Mixed, but not mixed up

This week is on 1 Corinthians 14:26-33:

What then shall we say, brothers and sisters? When you come together, each of you has a hymn, or a word of instruction, a revelation, a tongue or an interpretation. Everything must be done so that the church may be built up. If anyone speaks in a tongue, two—or at the most three—should speak, one at a time, and someone must interpret. If there is no interpreter, the speaker should keep quiet in the church; let them speak to themselves and to God.

Two or three prophets should speak, and the others should weigh carefully what is said. And if a revelation comes to someone who is sitting down, the first speaker should stop. For you can all prophesy in turn so that everyone may be instructed and encouraged. The spirits of prophets are subject to the control of prophets. For God is not a God of disorder but of peace—as in all the congregations of the Lord’s people.

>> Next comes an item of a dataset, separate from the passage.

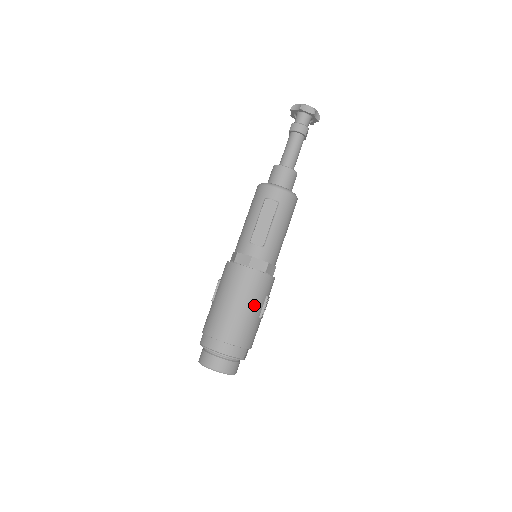
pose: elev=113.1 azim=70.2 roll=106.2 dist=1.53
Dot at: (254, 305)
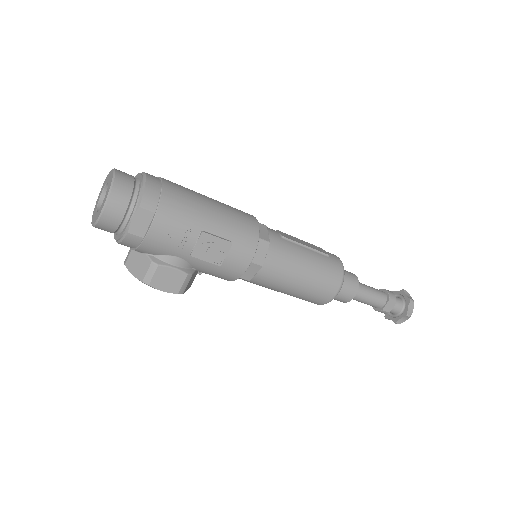
Dot at: (219, 218)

I've been to big mega-churches, auditorium-sized churches, small churches, and small group "house churches." I like things about all of them, but I have to say that small groups are where my heart is at. The Christian community on the Internet can have the feel of a small group church sometimes, in how it's distributed person to person, and not so much from a central authority down to us.

In the early church, there weren't all that many Christians, and they weren't very well-respected in their communities, so most churches were more like modern small groups. That's not to say that's the best model, just that it's the best documented. People went to someone's house, or to a semi-public place, and worshiped God. They studied the Bible, and they taught each other and encouraged each other.

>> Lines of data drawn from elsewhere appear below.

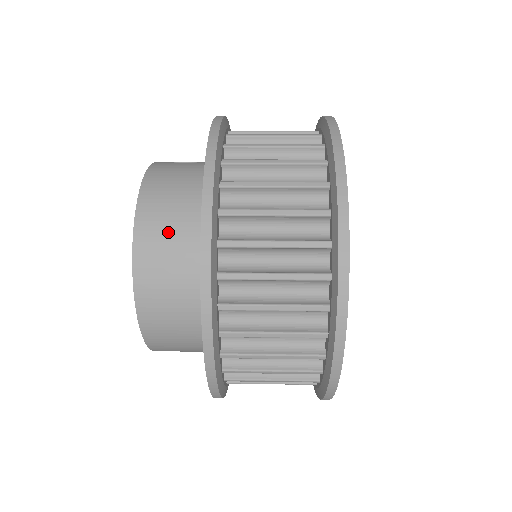
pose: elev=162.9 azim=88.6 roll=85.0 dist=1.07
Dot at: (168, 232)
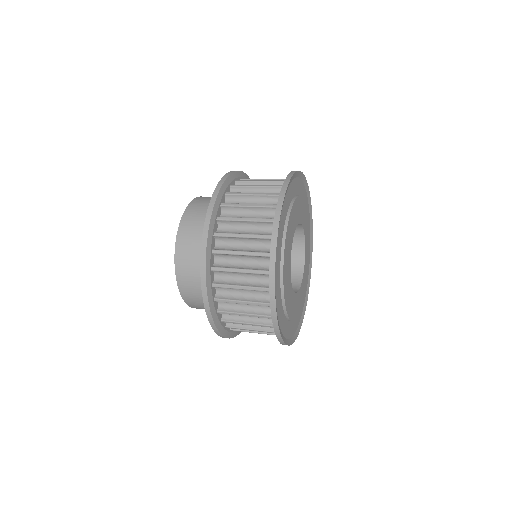
Dot at: occluded
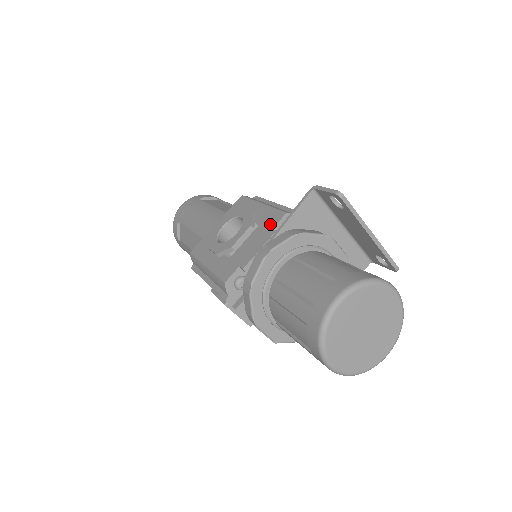
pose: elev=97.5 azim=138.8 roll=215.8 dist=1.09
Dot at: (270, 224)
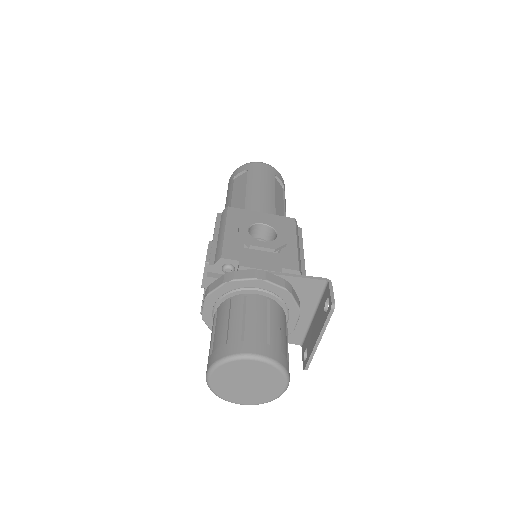
Dot at: (284, 263)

There are some dangers in small groups, and in churches in general, which Paul warns us about in these verses. In any group of people, you will get personalities who will dominate and drown out the others, or you will get chaos where there is no strong personality and people are struggling to establish who is in charge.

When the strong personality dominates, people don't get the full revelation from God. All of the revelation, teaching, miraculous "charisma", worship, prayer, and so on gets filtered through that one person and what is left is handed down. God is bigger and more complex than any one of us, so you can imagine that a lot of value is lost. If someone with a weaker personality has something God has placed on their heart to share, it doesn't get shared. And so the message, and the picture of God people access in that group, is incomplete. Or sometimes people, in their hearts, begin to confuse God and the person filtering God's word for them.

When there is no strong personality, everyone tries to share at once, or nobody does. It's difficult to receive and weigh all of the things that are being shared. You get people shouting prayers over the top of other people, people standing up and prophesying in the middle of sermons, people interrupting prayer or worship in the middle and trying to teach, and so on. It's like a shoving match at a third world airport, where everyone is trying to get in front and nobody makes it to where they're going.

Paul says that we should have a person or persons to make sure things stay in order. Everyone gets their chance to share. Everyone should potentially have something. God can speak to and through each of us and all of us. If someone is dominating, someone should make sure they stop so that others have time to share. If someone is interrupting, someone should stop the interruption and let the original thing continue to where it needs to go. The person maintaining order is a traffic cop, not a bureaucrat or a king.

God is too amazing for us to expect one man to have all of the answers about him. That's where the "where two or more are gathered" thing comes in, and what Paul is getting at when he says "two or three should prophesy." He says everyone should have something to share. Obviously that doesn't scale to a church of 10,000 people, but if it's small enough that we can do it, each of us should consider that maybe we might be the one to share a message, or a word of encouragement, prayer, worship, prophesy, etc.

But God is also too amazing for us not to pay attention to every chance we have to hear something new about him. Paul says to weigh carefully what is said. How are you going to do that when somebody is already yammering over the top of the first person before they're even finished? If each person in your group or church has something to share, and if you assume each of those things are God-inspired, then each thing is sacred and should be treated as something sacred. Take your time. Pay attention. Meditate on it.

Paul says that everything must be done so that the Church may be built up. He's talking about us, not the building we meet in. The Church is God's body on earth. What will it need in order to make us better Christians? What will it need in order to serve as Christ inviting others into fellowship with Him? How can we be better connected with each other? Instead of sitting in one spot, waiting for the gospel to be spoon-fed into us, we should be looking at how we can be God's ambassadors, not just to those who aren't Christians, but to each other, even in the context of a church meeting.